** EXPLORE THE MATERIAL **
**A.** In the passage on Max Mariu, on what date was he ordained to the priesthood?
**B.** Please select every line of the listing that contains the string "represent", and treat uppercase and lowercase as different.

** SUPPLIED PASSAGE **
Max Takuira Matthew Mariu SM (12 August 1952 – 12 December 2005) was the Auxiliary Bishop of Hamilton, New Zealand (1988–2005). He was the first Māori to be ordained a Catholic bishop.

Mariu was born in Taumaranui in 1952 and his iwi was Ngāti Tūwharetoa. He attended the Sisters of St Joseph convent school in Waihi Village and received his secondary education at Hato Paora College, Feilding.

Mariu joined the Society of Mary and studied for the priesthood at Mt St Mary's Seminary, Greenmeadows. He spent time at the Marist novitiate at Highden in 1972.

Mariu was ordained to the priesthood on 30 April 1977 by Bishop Edward Russell Gaines, Auxiliary Bishop of Auckland. He did parish work in Napier and Whangarei and in Maori pastoral care at Pakipaki where he was superior of the Marist community. For three years he was on the staff of Hato Paora College (1980–1982).

** RECORDS FOR THIS TASK **
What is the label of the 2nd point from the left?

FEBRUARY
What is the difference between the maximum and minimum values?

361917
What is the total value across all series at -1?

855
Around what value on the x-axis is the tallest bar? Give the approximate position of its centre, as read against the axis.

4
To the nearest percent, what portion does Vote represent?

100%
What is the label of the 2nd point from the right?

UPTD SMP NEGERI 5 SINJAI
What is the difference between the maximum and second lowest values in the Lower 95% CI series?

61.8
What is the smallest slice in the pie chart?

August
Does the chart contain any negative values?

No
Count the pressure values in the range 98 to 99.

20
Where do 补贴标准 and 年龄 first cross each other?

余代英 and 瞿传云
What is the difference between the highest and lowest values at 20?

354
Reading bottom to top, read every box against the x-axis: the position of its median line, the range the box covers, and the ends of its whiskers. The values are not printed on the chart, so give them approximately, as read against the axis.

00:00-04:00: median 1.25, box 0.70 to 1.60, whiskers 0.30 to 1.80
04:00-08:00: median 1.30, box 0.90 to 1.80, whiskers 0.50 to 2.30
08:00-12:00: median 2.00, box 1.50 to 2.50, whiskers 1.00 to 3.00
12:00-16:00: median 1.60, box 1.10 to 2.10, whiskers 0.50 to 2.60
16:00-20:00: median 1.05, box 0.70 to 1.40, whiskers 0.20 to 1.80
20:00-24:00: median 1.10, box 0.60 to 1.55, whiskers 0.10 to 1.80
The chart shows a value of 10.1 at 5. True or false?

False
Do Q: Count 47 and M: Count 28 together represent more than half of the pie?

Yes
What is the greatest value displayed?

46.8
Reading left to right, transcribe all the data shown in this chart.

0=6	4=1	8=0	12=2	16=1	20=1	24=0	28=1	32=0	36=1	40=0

** SOLUTIONS PER TASK **
**A.** 30 April 1977

**B.**
To the nearest percent, what portion does Vote represent?
Do Q: Count 47 and M: Count 28 together represent more than half of the pie?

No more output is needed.